Personal information
- Full name: Peter Charles Allen
- Date of birth: 1 November 1946
- Place of birth: Hove, Sussex, England
- Date of death: 5 February 2023 (aged 76)
- Position: Midfielder

Senior career*
- Years: Team / Apps / (Gls)
- 1965–1978: Leyton Orient / 432 / (27)
- 1978: Millwall / 18 / (0)

= Peter Allen (footballer) =

English footballer (1946–2023)

Peter Charles Allen (1 November 1946 – 5 February 2023) was an English footballer who played as a midfielder, and is the current holder of Leyton Orient's all-time appearance record. He is the only player to have played more than 400 times for Orient.

Allen joined Tottenham Hotspur as a schoolboy, where he was spotted by Orient manager Dave Sexton. Allen turned professional at Orient in July 1965, and made his debut in September of that year. During the late 1960s, he became a regular in the first team, playing in over 40 league matches per season from 1968 to 1973. In 1970, he turned down an offer from Everton.

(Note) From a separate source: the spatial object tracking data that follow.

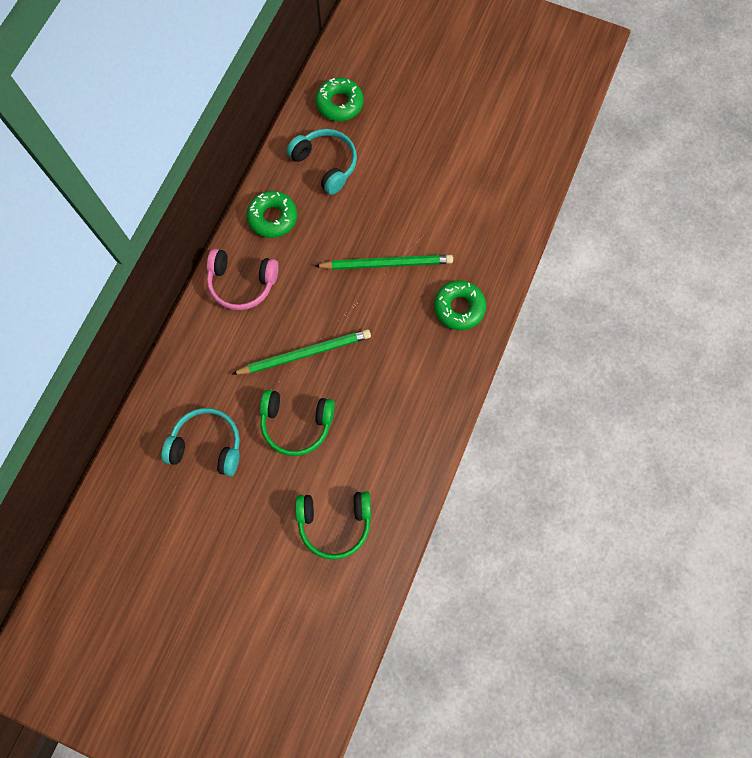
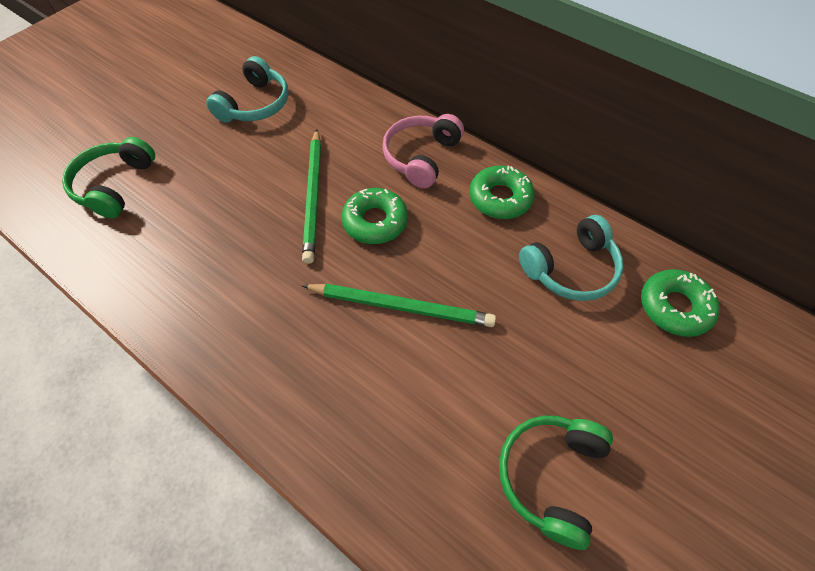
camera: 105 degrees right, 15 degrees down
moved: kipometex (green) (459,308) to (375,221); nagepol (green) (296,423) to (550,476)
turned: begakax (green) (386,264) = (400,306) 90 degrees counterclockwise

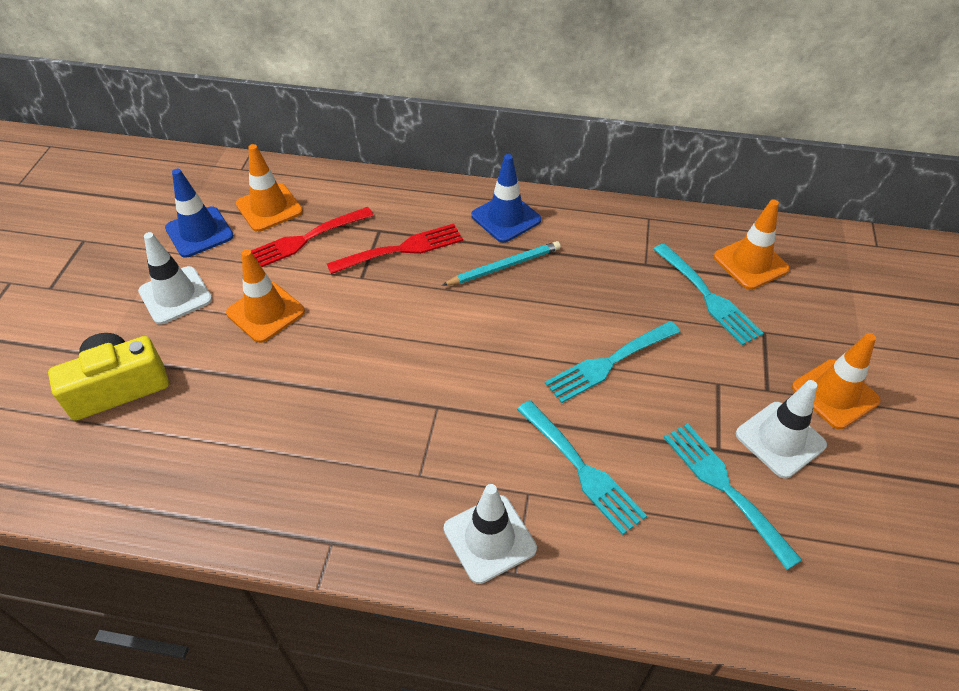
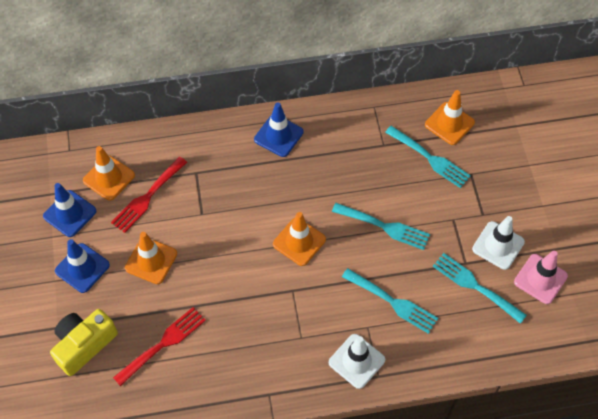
camera: 20 degrees left, 10 degrees up
removed: begakax (turquoise) (504,266)
added: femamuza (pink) (540,279)
moved: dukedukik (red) (402,249) to (163,343); femamuza (orange) (835,394) to (299,242)
recoloured: femamuza (white) (175,295) to femamuza (blue) (82,268)
turned: dukedukik (turquoise) (609,363) = (385,226) 105 degrees counterclockwise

Allen was noted at Orient for his versatility, able to play in defence when required, as well as being capable of scoring goals from midfield. He earned a testimonial in 1976, the year he broke Orient's appearance record, previously held by Arthur Wood. In all competitions, Allen made 491 appearances for the club, scoring 29 goals.

Allen left Orient in March 1978 to join Millwall, but only stayed briefly before retiring due to injury at the age of 32. He subsequently qualified as a solicitor, and set up his own partnership in Portslade in 1988.

Allen died on 5 February 2023, at the age of 76.